Kementchedjhieva adds that the AI assistant was meant for docs look-ups, debugging, and explanations, not end-to-end solve-my-task prompts. “We set the model to GPT-4o-mini… to avoid participants trying to ask the AI assistant to fully solve the task.”
Every task was scored out of 100 points via normalization: your raw metric (say accuracy or AUC) was mapped between a baseline (“Min_Score”) and the higher of 0.9×the Scientific Committee solution or the best contestant submission (“Max_Score”). That keeps tasks comparable and rewards improvement over baseline while avoiding distortions if a metric’s raw range is odd.
During the contest, each participant saw only their own provisional scores (per subtask) and the current best raw score achieved by anyone; a validation Leaderboard A was displayed publicly outside the hall but hidden from contestants to curb overfitting and avoid morale swings mid-event. “It gave a sense of the ceiling without discouraging students with a live rank,” Kementchedjhieva says.
For non-English teams, the organizers provided a three-hour translation session before each contest day. Team Leaders (TLs) worked on host-provided laptops with a translation website; GPT-4 pre-translations were there for unsupported languages too.
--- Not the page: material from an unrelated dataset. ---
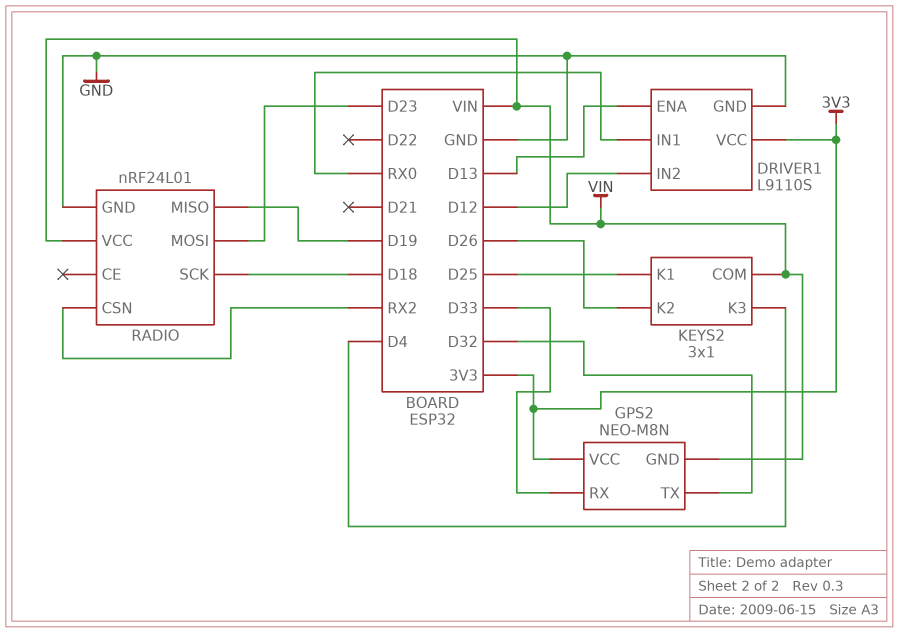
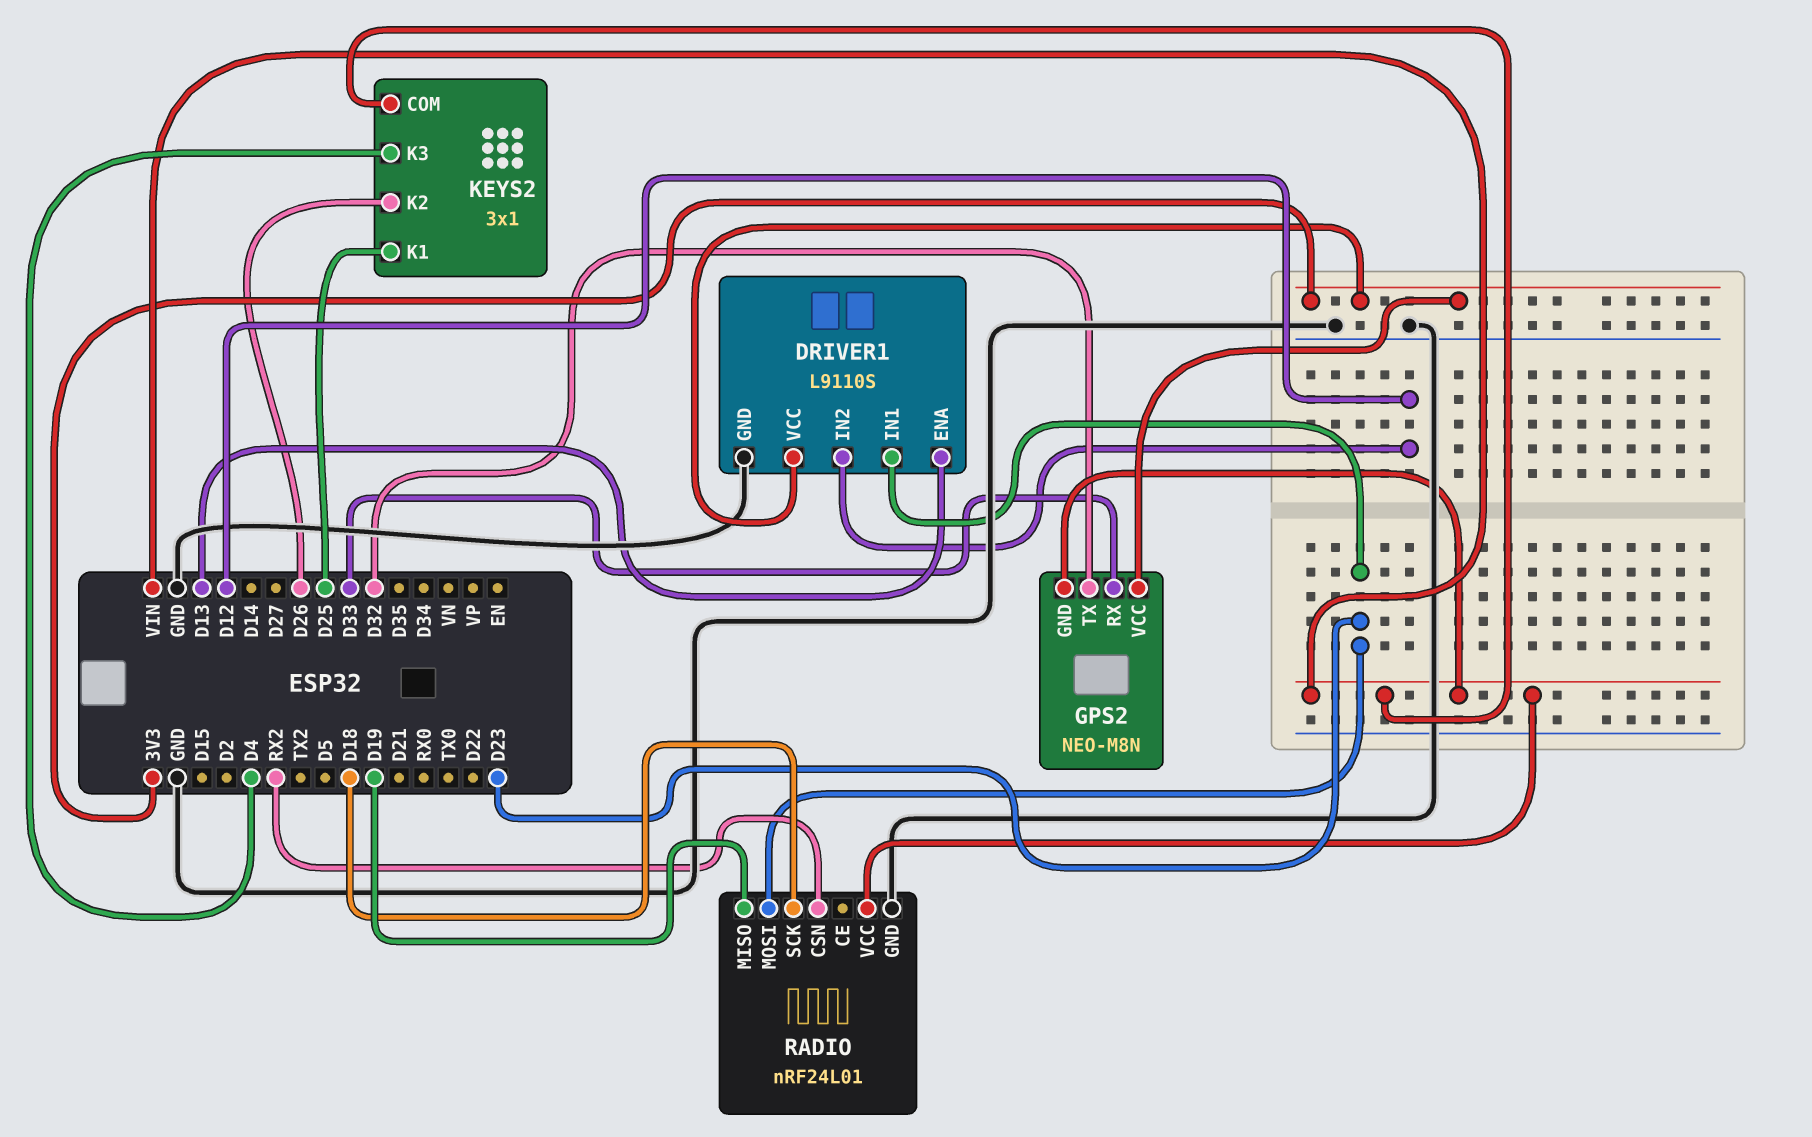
DRIVER1 pin IN1: RX0 -> D23

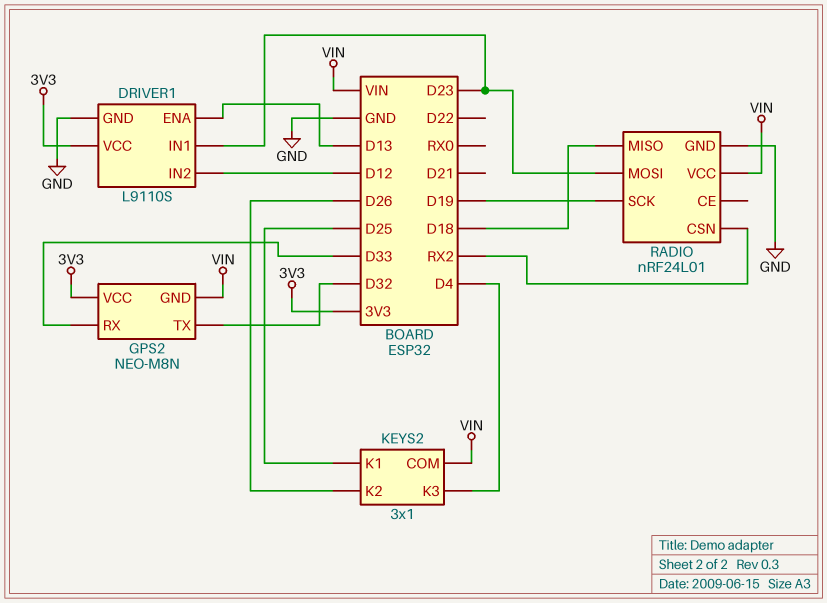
RADIO pin MISO: D19 -> D18
RADIO pin SCK: D18 -> D19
To avoid any issues, TLs had to sign an NDA and were under quarantine from the start of translation until the contest began; no phones, no personal laptops. Afterward, all translations were shared publicly to audit against hints or unequal information.
In the team challenge, appeals were filed only by TLs, opened right after each contest and were due within one hour after its round ended. The International Jury reviewed cases and reported decisions to the General Assembly. Cheating (system tampering, unauthorized comms, prohibited devices) could have led to disqualification, and the committee caught a bathroom-break chat between two contestants who were penalized. “Phones, earphones, etc. were not allowed in the hall,” Panov notes.
The Team Challenge flipped the script: one team, shared seats, open collaboration, tools and web access defined per task. This year’s brief revolved around controlling a humanoid robot in simulation, forcing divisions of labor and parallelization, closer to systems building than leaderboard sniping. In order to make the competition more accessible for countries with limited expertise in computer science, the ISC team introduced a simplified parallel contest this year called GAITE where participants were given extra hints and easier tasks. “GAITE offers a gateway for participants from countries that are not on the AI map,” says Kementchedjhieva. “Thankfully, we had 16 GAITE participants from four countries, and we hope to grow that number next year.”
Kementchedjhieva and Panov confess that dealing with live infrastructure was at times hard. During the first day, Bohrium’s network briefly buckled, delaying job queues and forcing an extension; luckily, the second day ran smoothly after fixes. That’s the sort of behind-the-scenes volatility rules can’t fully prevent but tight monitoring and contingency time helps.
The combination of identical hardware, a constrained software stack, a limited AI assistant, and post-hoc normalization tried to keep the contest about ideas, modeling trade-offs, and disciplined iteration. It also provided a hedge against the “just-ask-the-LLM” temptation that would render competition meaningless and against resource gaps between teams.
IOAI’s third edition lands in Abu Dhabi and MBZUAI at the start of August in 2026. The committee is already moving to a less intense schedule, earlier task testing and copy-editing, and, crucially, tighter network policies: for example, zero internet access except for an AI assistant. MBZUAI will also drive a fresh review of compute provisioning.